保険会社には、貯蓄機能を備えた保険として個人年金保険があります。これは、死亡保障を目的とした保険ではありません。この年金保険について説明しましょう。
個人年金は老後に備える保険
個人年金保険とは、保険という名がついていますが、死亡時などの高額な保障を期待できるものではなありません。もちろん、死亡後にも遺族が受け取ることができる年金もあるので、銀行などの預貯金とは違うものですが、でも基本的には、老後に備えた資金を、若いうちから少しずつ貯めておくものだととらえてください。

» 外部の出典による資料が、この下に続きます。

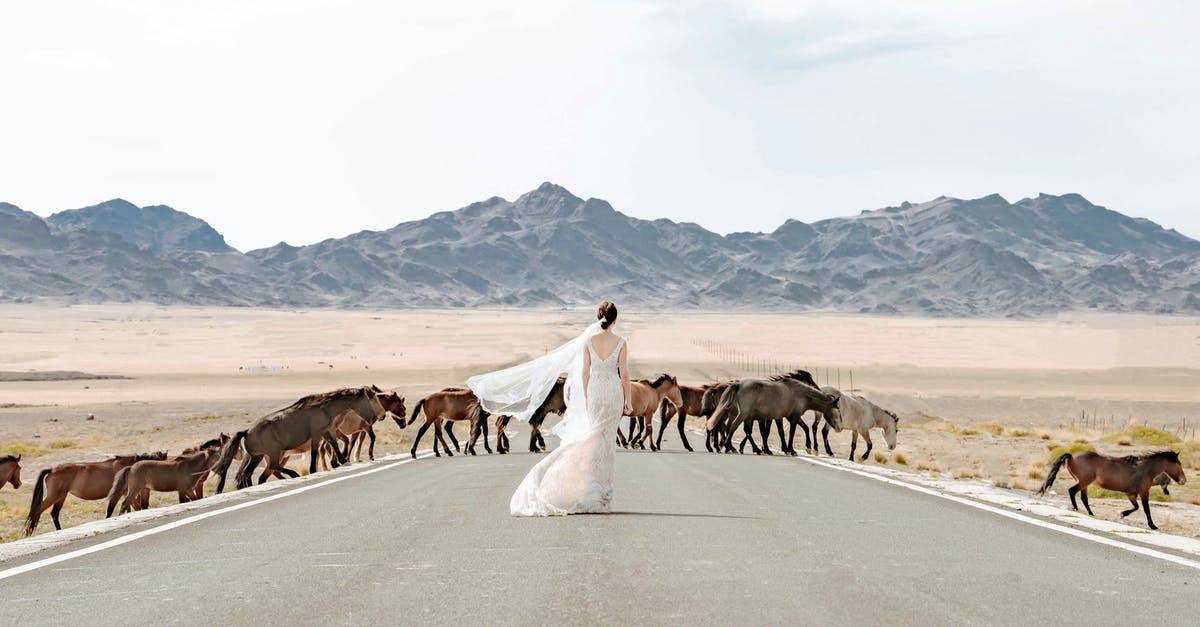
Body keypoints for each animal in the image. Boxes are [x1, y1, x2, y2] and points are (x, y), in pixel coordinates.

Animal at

先のページで説明した養老保険ならば、貯蓄機能に加え、保険加入期間中の死亡時には、死亡保険金が受け取れます。しかし、個人年金保険においては、保険料を支払っている間に死亡しても、それまでに支払った保険料相当額の保険金を受け取れるにすぎないのです。ゆえに、個人年金保険で大きな保障を期待することはできません。
老後に年金方式で受け取る
貯蓄機能のある養老保険では、満期時にその満期金を一括で受け取ります。しかし、個人年金保険の場合は、年金と名のつく以上、「年」ごとに、お「金」が受け取れるという、言い換えると、定期的に一定金額が銀行口座に振り込まれるのです。 実際には、1年に1度という個人年金保険もあれば、毎月受け取れるタイプのものもあります。 受け取る方法は、「終身年金」とか「5年確定」など様々ですが、バブル期には「終身年金」がよく販売されていました。ですが現在は、「5年確定」などが多いようです。